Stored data
══════
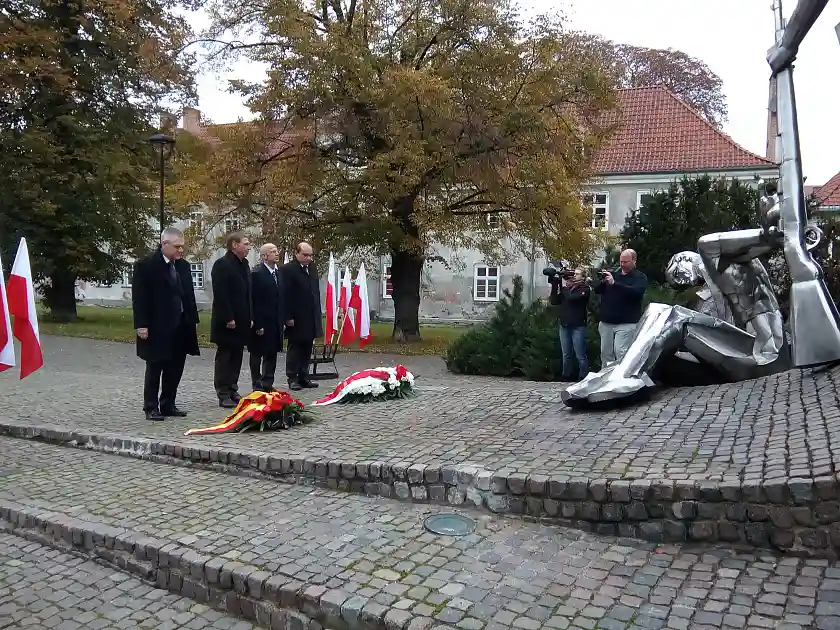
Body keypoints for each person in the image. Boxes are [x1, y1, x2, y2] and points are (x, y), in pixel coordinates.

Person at [132, 228, 200, 421]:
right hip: (157, 325)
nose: (181, 251)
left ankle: (168, 403)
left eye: (182, 247)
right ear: (164, 244)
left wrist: (192, 320)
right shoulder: (146, 266)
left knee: (175, 366)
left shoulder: (183, 266)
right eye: (177, 247)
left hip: (180, 325)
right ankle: (151, 406)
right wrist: (141, 325)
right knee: (155, 366)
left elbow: (188, 297)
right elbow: (140, 298)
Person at [210, 231, 252, 408]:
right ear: (235, 245)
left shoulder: (244, 264)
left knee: (237, 356)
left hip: (242, 319)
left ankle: (233, 388)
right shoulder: (222, 264)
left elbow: (248, 293)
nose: (249, 247)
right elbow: (221, 294)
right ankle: (223, 392)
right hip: (227, 321)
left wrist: (250, 316)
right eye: (246, 243)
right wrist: (228, 317)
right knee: (225, 357)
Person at [594, 249, 648, 368]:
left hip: (626, 322)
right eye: (621, 261)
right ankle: (606, 379)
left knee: (621, 351)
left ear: (634, 261)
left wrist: (615, 284)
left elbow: (636, 293)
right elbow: (597, 290)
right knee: (605, 353)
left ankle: (622, 378)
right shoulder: (614, 274)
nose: (622, 264)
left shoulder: (639, 277)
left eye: (626, 262)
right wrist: (602, 280)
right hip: (606, 322)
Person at [281, 242, 322, 391]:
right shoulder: (288, 269)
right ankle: (292, 378)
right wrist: (288, 316)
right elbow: (285, 294)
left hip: (310, 315)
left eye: (310, 255)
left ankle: (304, 376)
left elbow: (314, 291)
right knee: (295, 348)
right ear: (296, 254)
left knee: (307, 347)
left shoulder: (312, 268)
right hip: (296, 316)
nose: (309, 258)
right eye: (305, 255)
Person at [248, 243, 284, 392]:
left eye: (277, 251)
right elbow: (254, 300)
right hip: (261, 321)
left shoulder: (279, 272)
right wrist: (257, 324)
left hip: (275, 321)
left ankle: (268, 381)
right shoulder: (256, 273)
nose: (277, 254)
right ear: (264, 256)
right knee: (257, 353)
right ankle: (257, 383)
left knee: (272, 352)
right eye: (273, 252)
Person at [549, 268, 590, 381]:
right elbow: (554, 301)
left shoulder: (584, 289)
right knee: (566, 354)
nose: (574, 276)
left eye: (577, 274)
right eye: (573, 274)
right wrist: (555, 284)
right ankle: (566, 376)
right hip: (565, 325)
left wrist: (563, 286)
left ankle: (584, 376)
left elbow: (571, 298)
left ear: (583, 277)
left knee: (580, 355)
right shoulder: (567, 289)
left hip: (578, 326)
══════
What is required: The lines from the one holding "right knee: (295, 348)" to the final line of the entries, both included, are what should be output, exactly and alone.

Task answer:
right knee: (295, 348)
right ear: (296, 254)
left knee: (307, 347)
left shoulder: (312, 268)
right hip: (296, 316)
nose: (309, 258)
right eye: (305, 255)
Person at [248, 243, 284, 392]:
left eye: (277, 251)
right elbow: (254, 300)
right hip: (261, 321)
left shoulder: (279, 272)
right wrist: (257, 324)
left hip: (275, 321)
left ankle: (268, 381)
right shoulder: (256, 273)
nose: (277, 254)
right ear: (264, 256)
right knee: (257, 353)
right ankle: (257, 383)
left knee: (272, 352)
right eye: (273, 252)
Person at [549, 268, 590, 381]:
right elbow: (554, 301)
left shoulder: (584, 289)
right knee: (566, 354)
nose: (574, 276)
left eye: (577, 274)
right eye: (573, 274)
right wrist: (555, 284)
right ankle: (566, 376)
right hip: (565, 325)
left wrist: (563, 286)
left ankle: (584, 376)
left elbow: (571, 298)
left ear: (583, 277)
left knee: (580, 355)
right shoulder: (567, 289)
left hip: (578, 326)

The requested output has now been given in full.